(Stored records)
· · ·

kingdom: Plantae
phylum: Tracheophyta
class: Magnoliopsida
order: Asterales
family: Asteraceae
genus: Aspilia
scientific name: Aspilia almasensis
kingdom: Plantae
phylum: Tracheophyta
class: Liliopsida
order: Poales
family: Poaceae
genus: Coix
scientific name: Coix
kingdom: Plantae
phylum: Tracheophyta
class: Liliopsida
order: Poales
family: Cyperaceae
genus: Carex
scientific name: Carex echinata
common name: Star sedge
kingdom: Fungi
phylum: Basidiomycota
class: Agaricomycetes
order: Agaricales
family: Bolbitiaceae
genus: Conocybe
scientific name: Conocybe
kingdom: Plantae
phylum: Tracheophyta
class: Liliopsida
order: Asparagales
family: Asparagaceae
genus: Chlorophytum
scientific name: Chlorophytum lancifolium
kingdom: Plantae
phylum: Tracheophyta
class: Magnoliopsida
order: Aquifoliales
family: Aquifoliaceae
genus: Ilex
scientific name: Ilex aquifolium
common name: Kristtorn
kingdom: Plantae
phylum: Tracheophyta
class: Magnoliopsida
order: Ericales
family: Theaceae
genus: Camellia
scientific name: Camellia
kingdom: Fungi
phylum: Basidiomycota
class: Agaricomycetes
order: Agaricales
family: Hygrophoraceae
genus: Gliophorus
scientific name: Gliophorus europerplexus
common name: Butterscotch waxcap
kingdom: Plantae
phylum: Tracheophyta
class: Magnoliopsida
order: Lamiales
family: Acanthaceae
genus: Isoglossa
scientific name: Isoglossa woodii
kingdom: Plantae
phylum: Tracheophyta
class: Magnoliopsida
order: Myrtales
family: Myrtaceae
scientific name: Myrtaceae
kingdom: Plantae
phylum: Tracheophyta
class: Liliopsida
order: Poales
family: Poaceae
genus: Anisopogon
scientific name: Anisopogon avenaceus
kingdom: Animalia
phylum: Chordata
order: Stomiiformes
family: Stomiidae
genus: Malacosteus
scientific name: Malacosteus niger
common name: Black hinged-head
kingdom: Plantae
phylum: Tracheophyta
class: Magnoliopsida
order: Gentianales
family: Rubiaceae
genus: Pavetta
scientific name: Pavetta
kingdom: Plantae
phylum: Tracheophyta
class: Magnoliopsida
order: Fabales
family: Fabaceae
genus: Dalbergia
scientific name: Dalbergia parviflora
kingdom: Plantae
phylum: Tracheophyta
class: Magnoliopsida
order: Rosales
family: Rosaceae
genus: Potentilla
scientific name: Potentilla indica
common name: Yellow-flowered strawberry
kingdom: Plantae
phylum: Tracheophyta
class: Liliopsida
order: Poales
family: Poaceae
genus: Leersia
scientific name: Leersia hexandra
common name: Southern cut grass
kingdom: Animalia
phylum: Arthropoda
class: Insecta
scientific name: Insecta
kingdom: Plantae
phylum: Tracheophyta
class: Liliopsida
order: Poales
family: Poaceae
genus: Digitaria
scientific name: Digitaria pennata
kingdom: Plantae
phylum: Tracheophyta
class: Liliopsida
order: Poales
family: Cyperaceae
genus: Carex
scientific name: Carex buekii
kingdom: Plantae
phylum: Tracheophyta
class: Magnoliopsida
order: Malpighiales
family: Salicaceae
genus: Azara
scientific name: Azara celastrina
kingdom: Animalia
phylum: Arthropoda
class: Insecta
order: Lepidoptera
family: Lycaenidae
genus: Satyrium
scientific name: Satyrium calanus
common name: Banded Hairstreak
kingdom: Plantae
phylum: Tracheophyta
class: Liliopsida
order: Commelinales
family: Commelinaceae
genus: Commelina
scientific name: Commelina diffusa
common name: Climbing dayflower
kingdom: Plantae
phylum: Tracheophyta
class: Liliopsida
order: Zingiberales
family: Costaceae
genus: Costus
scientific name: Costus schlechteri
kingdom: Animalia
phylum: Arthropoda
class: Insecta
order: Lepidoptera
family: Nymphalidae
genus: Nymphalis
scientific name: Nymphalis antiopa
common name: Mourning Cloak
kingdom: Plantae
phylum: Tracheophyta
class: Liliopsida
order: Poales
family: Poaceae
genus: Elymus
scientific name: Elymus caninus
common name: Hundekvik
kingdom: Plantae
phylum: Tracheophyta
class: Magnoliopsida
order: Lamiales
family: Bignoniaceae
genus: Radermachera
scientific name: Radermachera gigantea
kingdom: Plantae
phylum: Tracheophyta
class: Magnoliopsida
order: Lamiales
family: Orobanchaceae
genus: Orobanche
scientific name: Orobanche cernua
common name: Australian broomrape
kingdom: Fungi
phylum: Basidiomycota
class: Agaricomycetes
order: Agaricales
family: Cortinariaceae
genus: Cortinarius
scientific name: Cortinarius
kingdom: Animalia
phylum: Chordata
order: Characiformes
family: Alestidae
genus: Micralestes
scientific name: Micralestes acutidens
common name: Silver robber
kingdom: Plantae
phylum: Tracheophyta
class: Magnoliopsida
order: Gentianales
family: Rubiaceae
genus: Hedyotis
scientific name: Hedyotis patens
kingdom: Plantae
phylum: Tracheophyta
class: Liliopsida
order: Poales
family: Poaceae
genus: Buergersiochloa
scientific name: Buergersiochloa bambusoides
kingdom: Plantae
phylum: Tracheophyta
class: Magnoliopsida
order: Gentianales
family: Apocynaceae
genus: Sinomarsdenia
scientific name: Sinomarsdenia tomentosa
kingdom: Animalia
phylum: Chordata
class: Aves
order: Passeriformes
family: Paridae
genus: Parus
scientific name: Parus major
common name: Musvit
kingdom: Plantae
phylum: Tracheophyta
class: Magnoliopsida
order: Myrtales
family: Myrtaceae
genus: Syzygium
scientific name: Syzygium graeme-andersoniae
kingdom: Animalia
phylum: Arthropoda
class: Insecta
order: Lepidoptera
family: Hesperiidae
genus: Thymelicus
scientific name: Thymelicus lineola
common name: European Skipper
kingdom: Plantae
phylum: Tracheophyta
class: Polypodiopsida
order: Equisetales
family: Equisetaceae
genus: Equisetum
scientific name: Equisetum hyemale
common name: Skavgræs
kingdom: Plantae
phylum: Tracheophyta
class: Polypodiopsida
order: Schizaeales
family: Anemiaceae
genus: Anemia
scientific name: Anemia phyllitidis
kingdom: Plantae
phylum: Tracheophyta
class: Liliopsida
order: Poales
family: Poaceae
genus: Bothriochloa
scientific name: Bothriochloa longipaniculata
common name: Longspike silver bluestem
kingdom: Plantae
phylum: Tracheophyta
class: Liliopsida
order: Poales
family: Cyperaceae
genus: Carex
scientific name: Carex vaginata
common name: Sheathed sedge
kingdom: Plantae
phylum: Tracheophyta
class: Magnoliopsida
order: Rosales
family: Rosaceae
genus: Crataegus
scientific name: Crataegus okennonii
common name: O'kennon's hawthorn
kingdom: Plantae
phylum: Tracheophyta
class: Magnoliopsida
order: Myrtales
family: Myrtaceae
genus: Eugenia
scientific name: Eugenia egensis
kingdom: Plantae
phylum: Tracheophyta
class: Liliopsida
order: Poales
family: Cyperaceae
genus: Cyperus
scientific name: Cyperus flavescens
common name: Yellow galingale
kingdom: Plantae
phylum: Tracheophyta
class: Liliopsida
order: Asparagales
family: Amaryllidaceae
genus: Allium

· · ·

#### [PROBLEM TO WORK ON]
Arrange the lines from the first one above up to and including the line with "genus: Ilex" as a JSON list of strings, one string per line, leaving out any blank lines.

#### [SOLUTION]
[
  "kingdom: Plantae",
  "phylum: Tracheophyta",
  "class: Magnoliopsida",
  "order: Asterales",
  "family: Asteraceae",
  "genus: Aspilia",
  "scientific name: Aspilia almasensis",
  "kingdom: Plantae",
  "phylum: Tracheophyta",
  "class: Liliopsida",
  "order: Poales",
  "family: Poaceae",
  "genus: Coix",
  "scientific name: Coix",
  "kingdom: Plantae",
  "phylum: Tracheophyta",
  "class: Liliopsida",
  "order: Poales",
  "family: Cyperaceae",
  "genus: Carex",
  "scientific name: Carex echinata",
  "common name: Star sedge",
  "kingdom: Fungi",
  "phylum: Basidiomycota",
  "class: Agaricomycetes",
  "order: Agaricales",
  "family: Bolbitiaceae",
  "genus: Conocybe",
  "scientific name: Conocybe",
  "kingdom: Plantae",
  "phylum: Tracheophyta",
  "class: Liliopsida",
  "order: Asparagales",
  "family: Asparagaceae",
  "genus: Chlorophytum",
  "scientific name: Chlorophytum lancifolium",
  "kingdom: Plantae",
  "phylum: Tracheophyta",
  "class: Magnoliopsida",
  "order: Aquifoliales",
  "family: Aquifoliaceae",
  "genus: Ilex"
]